As someone who went through his fair share of life-changing circumstances prior to any sort of worldwide panic, I thought it almost Silly that so many were undergoing Massive Ego Deaths and turning into Hypochondriacs hellbent (or Heaven Sent) on disinfecting any surface they could, spraying chemical particles into the air and removing the top layer of their skin by applying copious amounts of hand sanitizer in an attempt to Scare off the Plague that was about to (allegedly) begin to Ravage the Earth.
I was working for a stockbroking company at the time, reading Player Piano by Kurt Vonnegut Jr., becoming aware of the prediction of an Automated Workforce in 1952, nearly 70 years before companies would start massive layoffs and replacing employees with robots. The past always seems to repeat itself and I wasn’t fully aware of how that was going to take place, but something was definitely about to happen.
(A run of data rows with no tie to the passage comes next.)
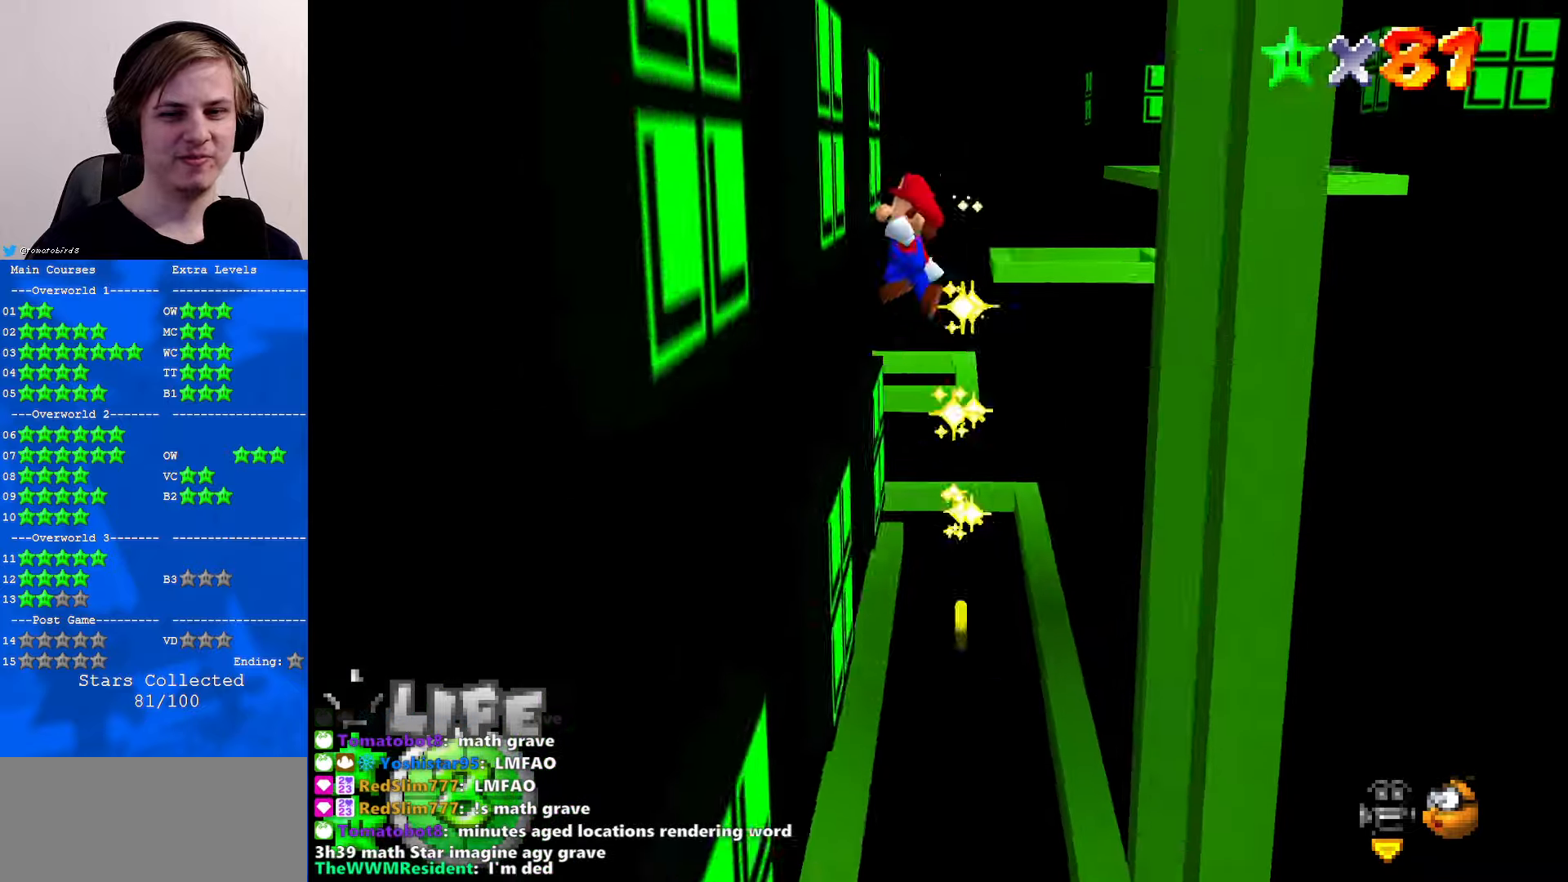
{"buttons": ["A"], "left_stick": "up-right", "events": [[133, "A", "up"], [233, "A", "down"], [233, "left_stick", "up-right"]]}
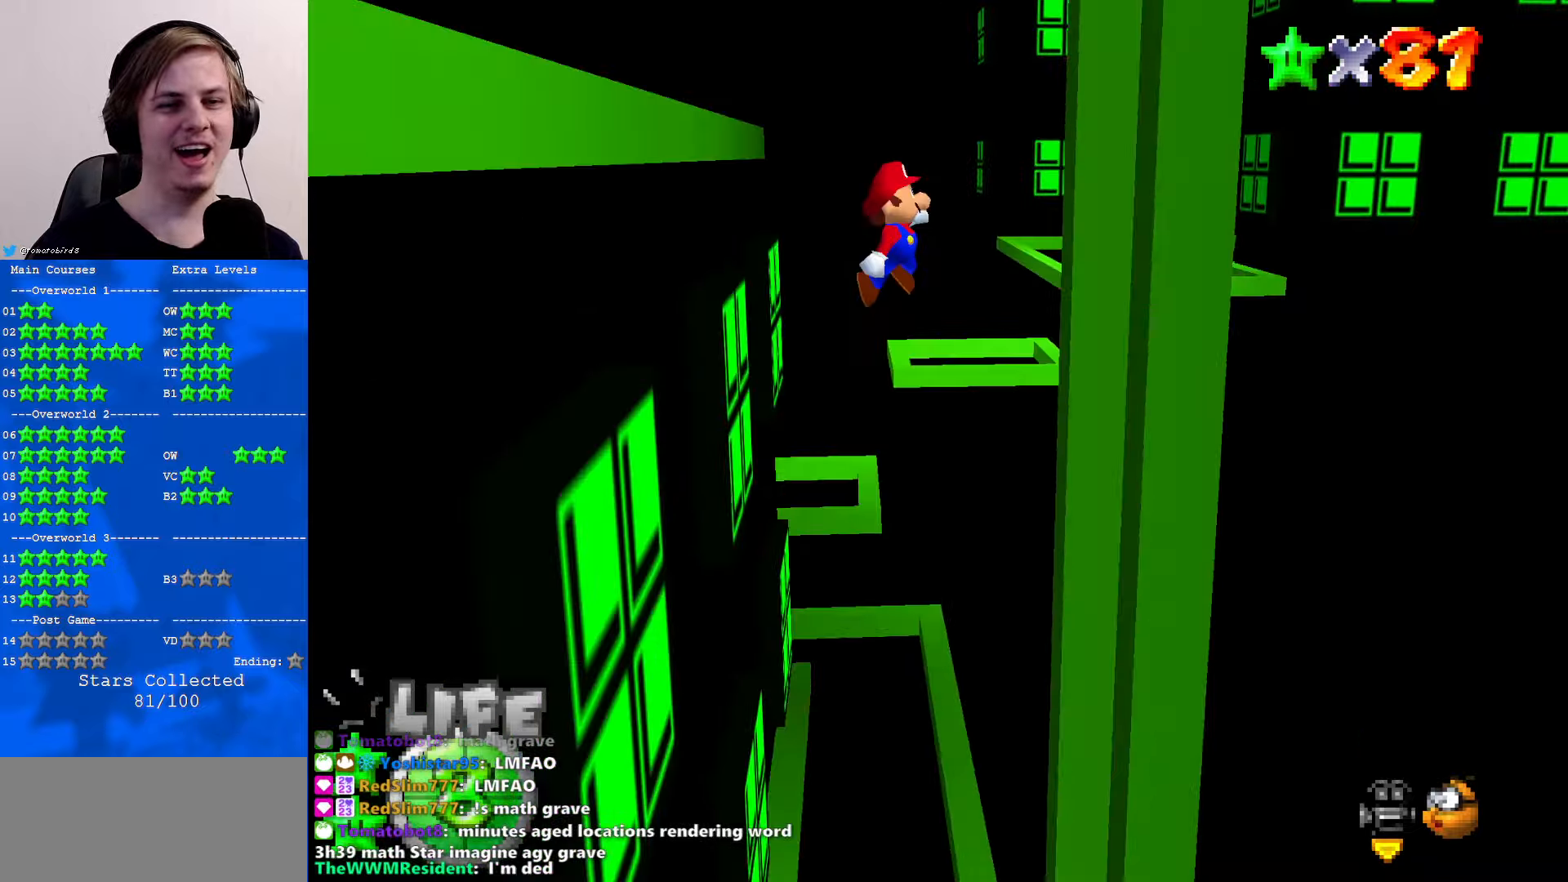
{"buttons": ["A"], "left_stick": "up-left", "events": [[200, "A", "up"], [333, "A", "down"], [333, "left_stick", "up-left"]]}
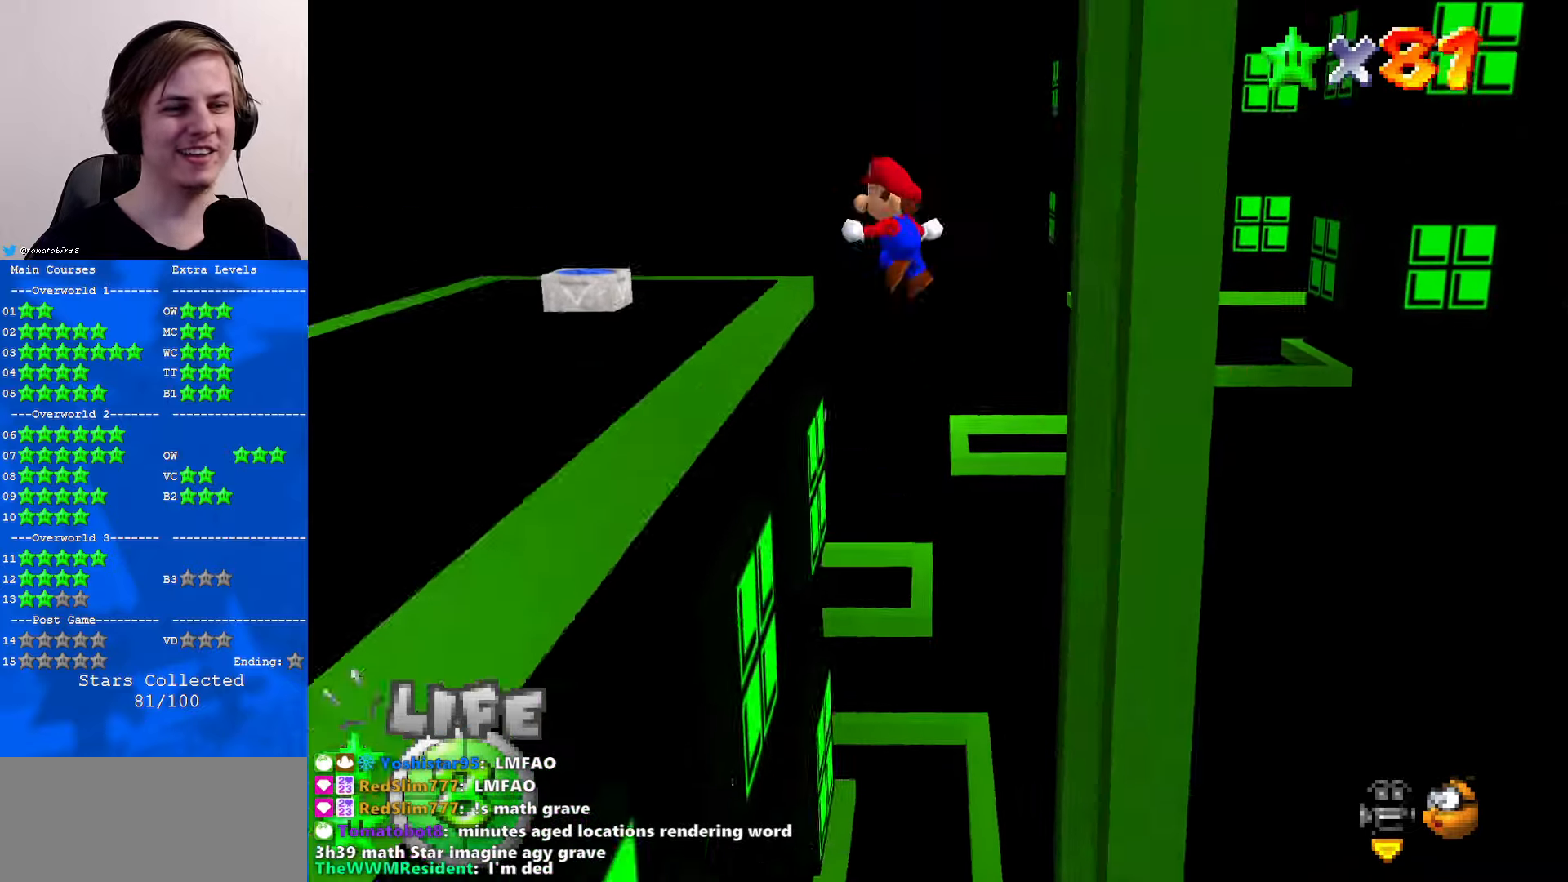
{"buttons": [], "left_stick": "left", "events": [[67, "A", "up"], [300, "C_LEFT", "down"], [300, "left_stick", "left"], [400, "C_LEFT", "up"]]}
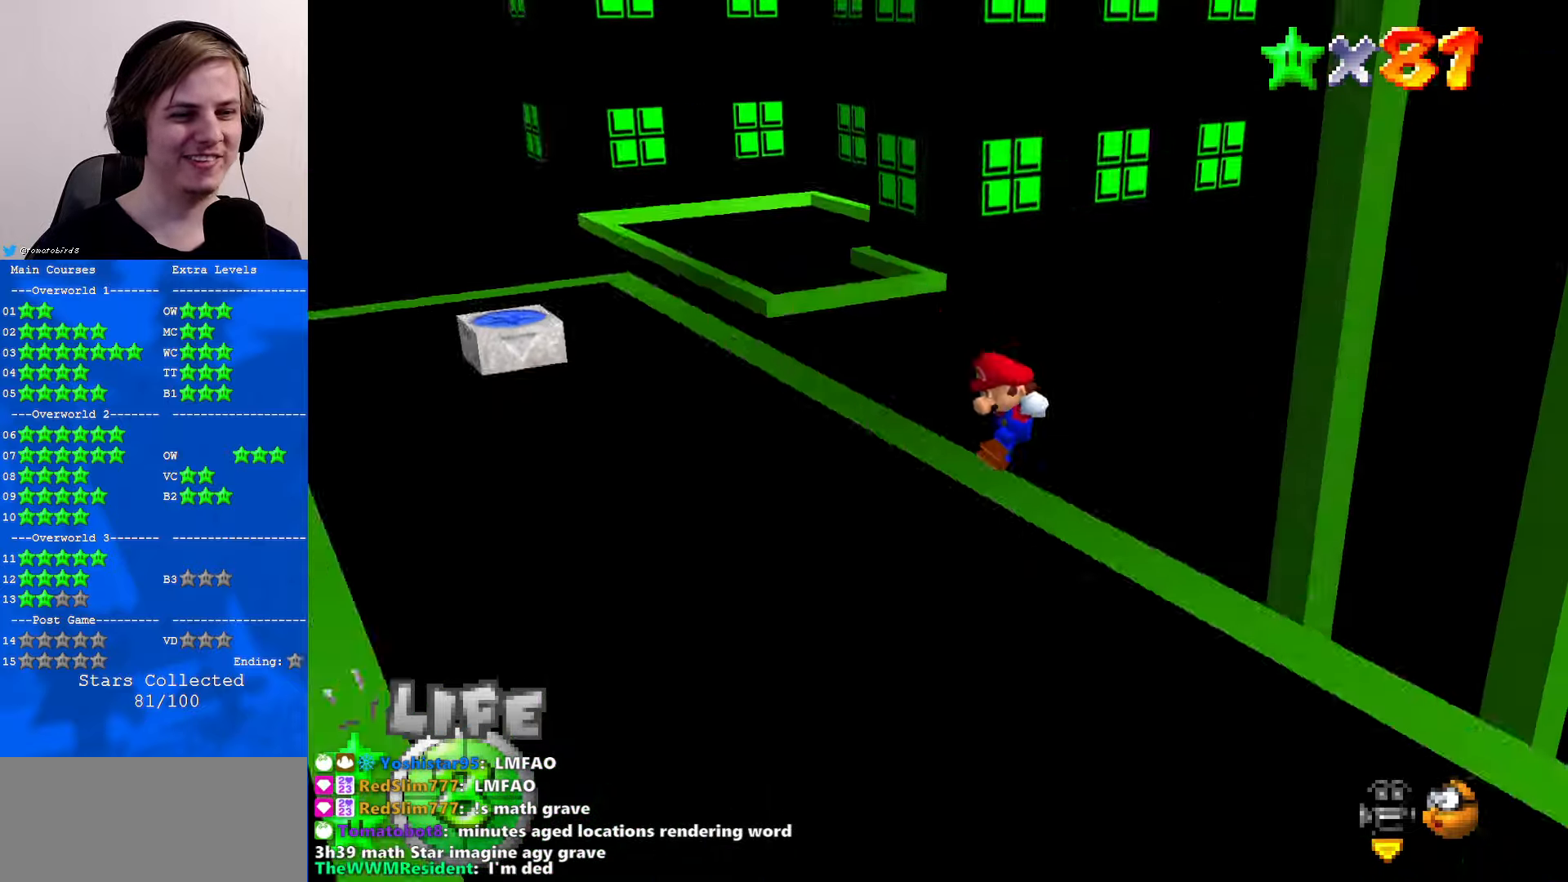
{"buttons": ["C_LEFT"], "left_stick": "left", "events": [[33, "C_LEFT", "down"], [100, "C_LEFT", "up"], [467, "C_LEFT", "down"]]}
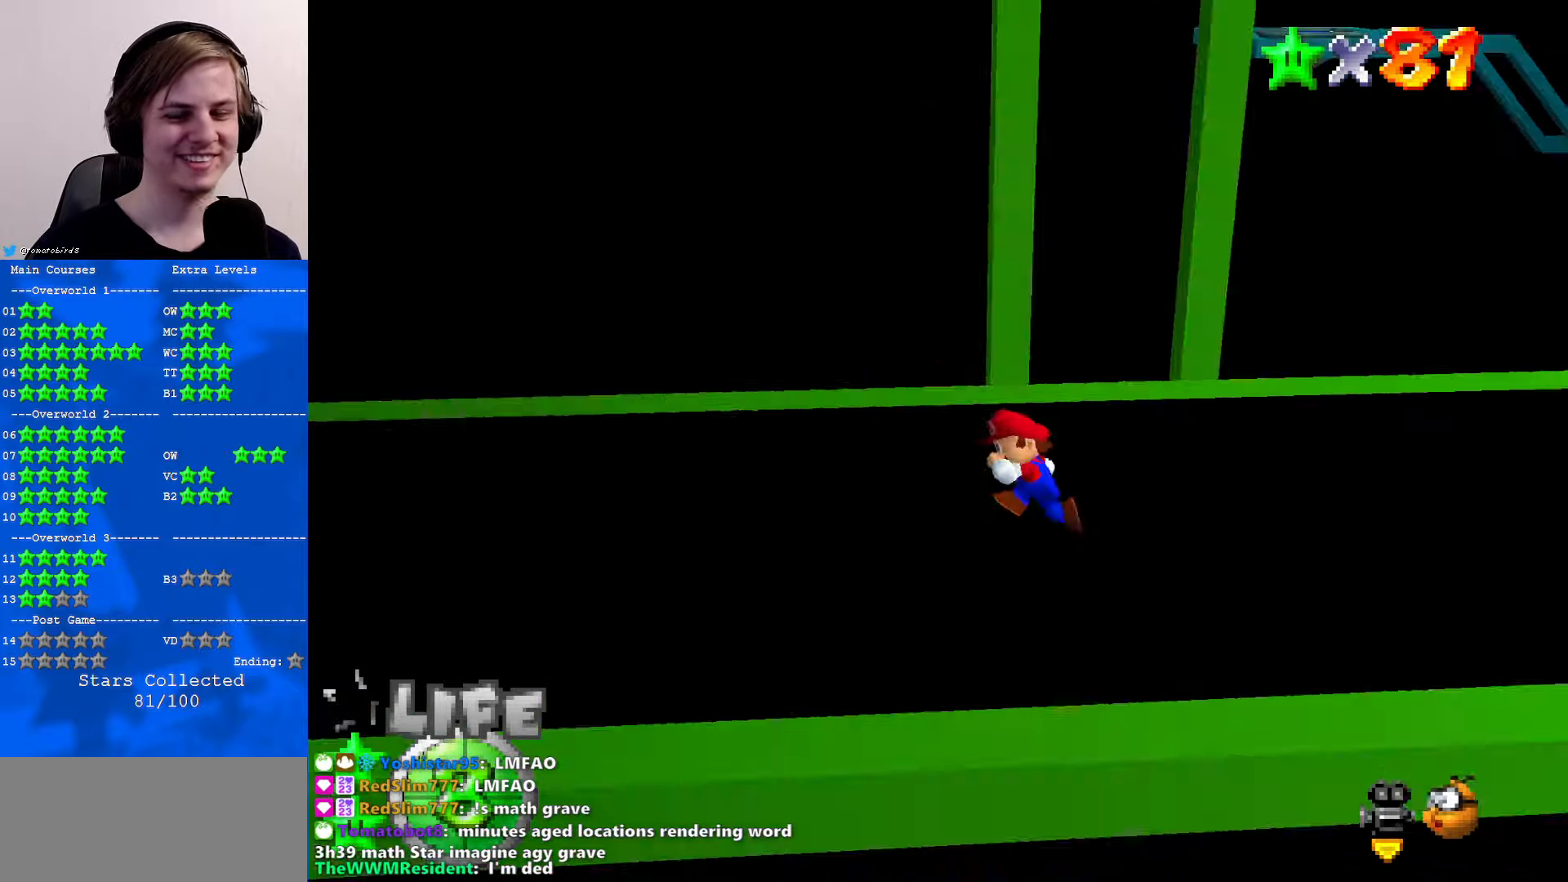
{"buttons": [], "left_stick": "center", "events": [[100, "left_stick", "center"], [133, "C_LEFT", "up"], [233, "C_LEFT", "down"], [367, "C_LEFT", "up"]]}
Rarely does it rain in the Desert, which, living in Las Vegas, you become almost accustomed to the hot summers and dry winters with only a few days of rainfall during the year. Hard to determine the motives of the masonry contractors and other individuals responsible for building construction, but something always seemed Off about the Villas at Desert Pointe, the apartment complex that I called Home when I first moved to Las Vegas, only a block away from one of the most dangerous intersections in town, Twain Avenue and Swenson Drive (now known as University Center Drive, perhaps to deflect the infamy attached to the former name).
A cheap apartment always comes with its fair share of nuances, perhaps cabinets that don’t close or open properly, older appliances, loose electrical outlets that plugs fall out of easily, sometimes even insects or rodents that seem to creep out of the woodwork, but what happened during the fierce November Rain of 2019 was unexpected, to say the least.
It is 3:16 PM as I write this, and apartment 316 was assigned to me upon signing my lease with the Villas, a lease I and many other residents would desperately wish they had not signed as it was almost impossible to get out once you were locked in.
The first thing I noticed once the Rain started was a slight drip emerging from my ceiling, which I was able to contain in a bucket for a while. At this point, I would have considered myself more of a lazybones than the Driven, Stoic, Masonic individual I have turned into but believe me when I tell you that all of this happened for a reason.
First thing I attempted to do was repair the ceiling myself. When I first noticed the leak I called my complex’s 24 hour emergency line and I was greeted by someone who didn’t seem to care about the issue I was having and actually hung up on me when I told him that it was an emergency that needed to be taken care of. Days, possibly weeks passed before I heard anything else from the powers that be about something that could have potentially saved me from the destruction of my life that was about to ensue, but things happened as they did and I moved forward.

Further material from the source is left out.